Henri-George Clouzot wasn’t averse to a mystery.  Indeed, his most famous work Les Diaboliques is considered a seminal film of the 1950s.  Here, he turns his attention to a more nebulous quandary: how to capture the essence of a great artist at work.  His solution, albeit one with questionable success, is to film the creation of a series of paintings in-studio by the legendary Pablo Picasso.  To merely film the artist as he works would seem banal however; Clouzot seems to believe that only through the art itself can the artist be revealed.

For the most part the screen is filled with the canvas, treated with a substance that lets the ink permeate right through.  In this way Clouzot can film the ink and paint as it’s applied with Picasso painting, and out of shot, on the other side.  It’s a dynamic style, even if it undermines the director’s opening voice-over which insists that, “To follow the painter’s thoughts, we need only follow his hands.”

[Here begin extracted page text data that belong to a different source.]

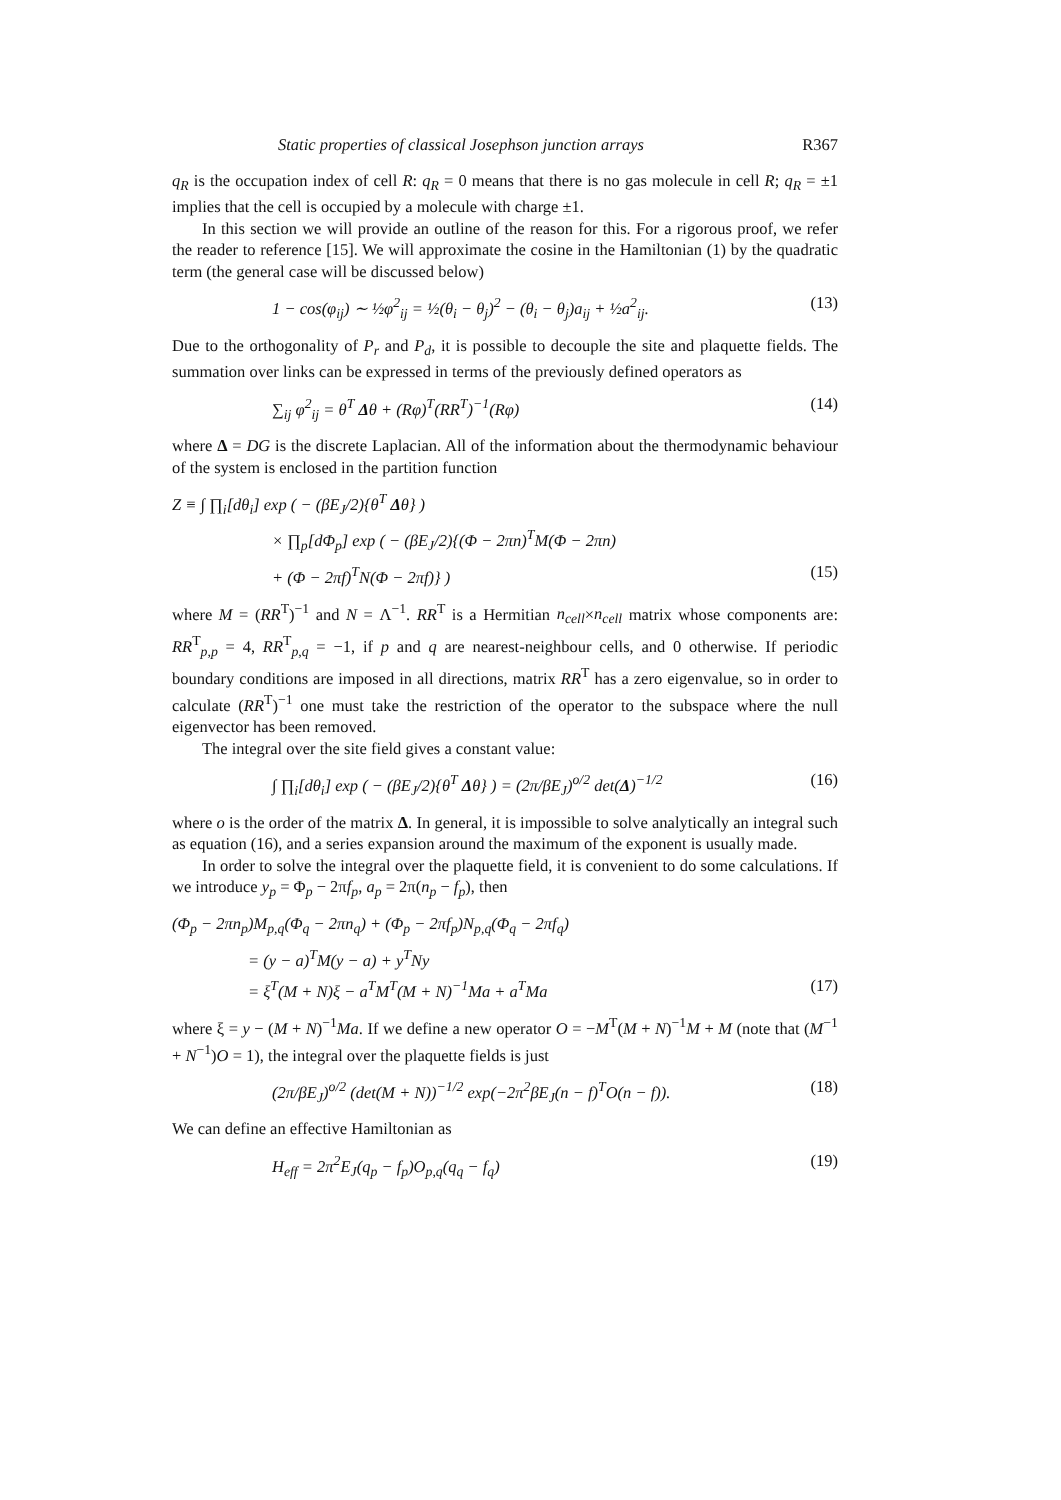Static properties of classical Josephson junction arrays R367
q<sub>R</sub> is the occupation index of cell R: q<sub>R</sub> = 0 means that there is no gas molecule in cell R; q<sub>R</sub> = ±1 implies that the cell is occupied by a molecule with charge ±1.
In this section we will provide an outline of the reason for this. For a rigorous proof, we refer the reader to reference [15]. We will approximate the cosine in the Hamiltonian (1) by the quadratic term (the general case will be discussed below)
1 − cos(φ<sub>ij</sub>) ∼ ½φ<sup>2</sup><sub>ij</sub> = ½(θ<sub>i</sub> − θ<sub>j</sub>)<sup>2</sup> − (θ<sub>i</sub> − θ<sub>j</sub>)a<sub>ij</sub> + ½a<sup>2</sup><sub>ij</sub>. (13)
Due to the orthogonality of P<sub>r</sub> and P<sub>d</sub>, it is possible to decouple the site and plaquette fields. The summation over links can be expressed in terms of the previously defined operators as
∑<sub>ij</sub> φ<sup>2</sup><sub>ij</sub> = θ<sup>T</sup> Δθ + (Rφ)<sup>T</sup>(RR<sup>T</sup>)<sup>−1</sup>(Rφ) (14)
where Δ = DG is the discrete Laplacian. All of the information about the thermodynamic behaviour of the system is enclosed in the partition function
Z ≡ ∫ ∏<sub>i</sub>[dθ<sub>i</sub>] exp ( − (βE<sub>J</sub>/2){θ<sup>T</sup> Δθ} )
× ∏<sub>p</sub>[dΦ<sub>p</sub>] exp ( − (βE<sub>J</sub>/2){(Φ − 2πn)<sup>T</sup>M(Φ − 2πn)
+ (Φ − 2πf)<sup>T</sup>N(Φ − 2πf)} ) (15)
where M = (RR<sup>T</sup>)<sup>−1</sup> and N = Λ<sup>−1</sup>. RR<sup>T</sup> is a Hermitian n<sub>cell</sub>×n<sub>cell</sub> matrix whose components are: RR<sup>T</sup><sub>p,p</sub> = 4, RR<sup>T</sup><sub>p,q</sub> = −1, if p and q are nearest-neighbour cells, and 0 otherwise. If periodic boundary conditions are imposed in all directions, matrix RR<sup>T</sup> has a zero eigenvalue, so in order to calculate (RR<sup>T</sup>)<sup>−1</sup> one must take the restriction of the operator to the subspace where the null eigenvector has been removed.
The integral over the site field gives a constant value:
∫ ∏<sub>i</sub>[dθ<sub>i</sub>] exp ( − (βE<sub>J</sub>/2){θ<sup>T</sup> Δθ} ) = (2π/βE<sub>J</sub>)<sup>o/2</sup> det(Δ)<sup>−1/2</sup> (16)
where o is the order of the matrix Δ. In general, it is impossible to solve analytically an integral such as equation (16), and a series expansion around the maximum of the exponent is usually made.
In order to solve the integral over the plaquette field, it is convenient to do some calculations. If we introduce y<sub>p</sub> = Φ<sub>p</sub> − 2πf<sub>p</sub>, a<sub>p</sub> = 2π(n<sub>p</sub> − f<sub>p</sub>), then
(Φ<sub>p</sub> − 2πn<sub>p</sub>)M<sub>p,q</sub>(Φ<sub>q</sub> − 2πn<sub>q</sub>) + (Φ<sub>p</sub> − 2πf<sub>p</sub>)N<sub>p,q</sub>(Φ<sub>q</sub> − 2πf<sub>q</sub>)
= (y − a)<sup>T</sup>M(y − a) + y<sup>T</sup>Ny
= ξ<sup>T</sup>(M + N)ξ − a<sup>T</sup>M<sup>T</sup>(M + N)<sup>−1</sup>Ma + a<sup>T</sup>Ma (17)
where ξ = y − (M + N)<sup>−1</sup>Ma. If we define a new operator O = −M<sup>T</sup>(M + N)<sup>−1</sup>M + M (note that (M<sup>−1</sup> + N<sup>−1</sup>)O = 1), the integral over the plaquette fields is just
(2π/βE<sub>J</sub>)<sup>o/2</sup> (det(M + N))<sup>−1/2</sup> exp(−2π<sup>2</sup>βE<sub>J</sub>(n − f)<sup>T</sup>O(n − f)). (18)
We can define an effective Hamiltonian as
H<sub>eff</sub> = 2π<sup>2</sup>E<sub>J</sub>(q<sub>p</sub> − f<sub>p</sub>)O<sub>p,q</sub>(q<sub>q</sub> − f<sub>q</sub>) (19)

At first the painting is accompanied only by the scratches and drips of the material as the artist goes about his brisk business.  Soon, a dextrous, varied score by Georges Auric is added.  It matches the painting beautifully, giving the impression that it’s being improvised there-and-then.  Sensuous woodwind match reclining nudes, brash flamenco guitars and castanets back savage bullfight scenes, tribal rhythms hammer away over Incan-style abstraction, and skittering jazz drums form a chattering commentary on a reprise of his famous Cubist work.

At first, it’s a fascinating glimpse of art-in-motion, and an attempt to meld a static, sedentary form with a bustling, kinetic one.  This is exemplified with a break in the established formula where Clouzot is seen in conversation with Picasso, informing him that for one they’re working against the clock for one painting due to limited film in the camera.  It then cuts between the bright-eyed Picasso, the director, and cinematographer Claude Renoir as the time ticks away and paint is hurled.

After this, normal service is resumed and, even for the most intent of aficionados, The Mystery of Picasso becomes something of a slog, even at a lean 75 minutes.  It’s great that such curios continue to be unearthed and distributed again by companies like Arrow, but like The Creeping Garden last year, a documentary on slime moulds, this is likely to be something of a niche title.  Also, while none of these twenty paintings are likely to be considered masterpieces, the knowledge that all were burned immediately after filming feels like an act of cultural self-immolation to rival The KLF burning £1m four decades later.  For a work intended as a feast of art it leaves something of a bad taste in the mouth.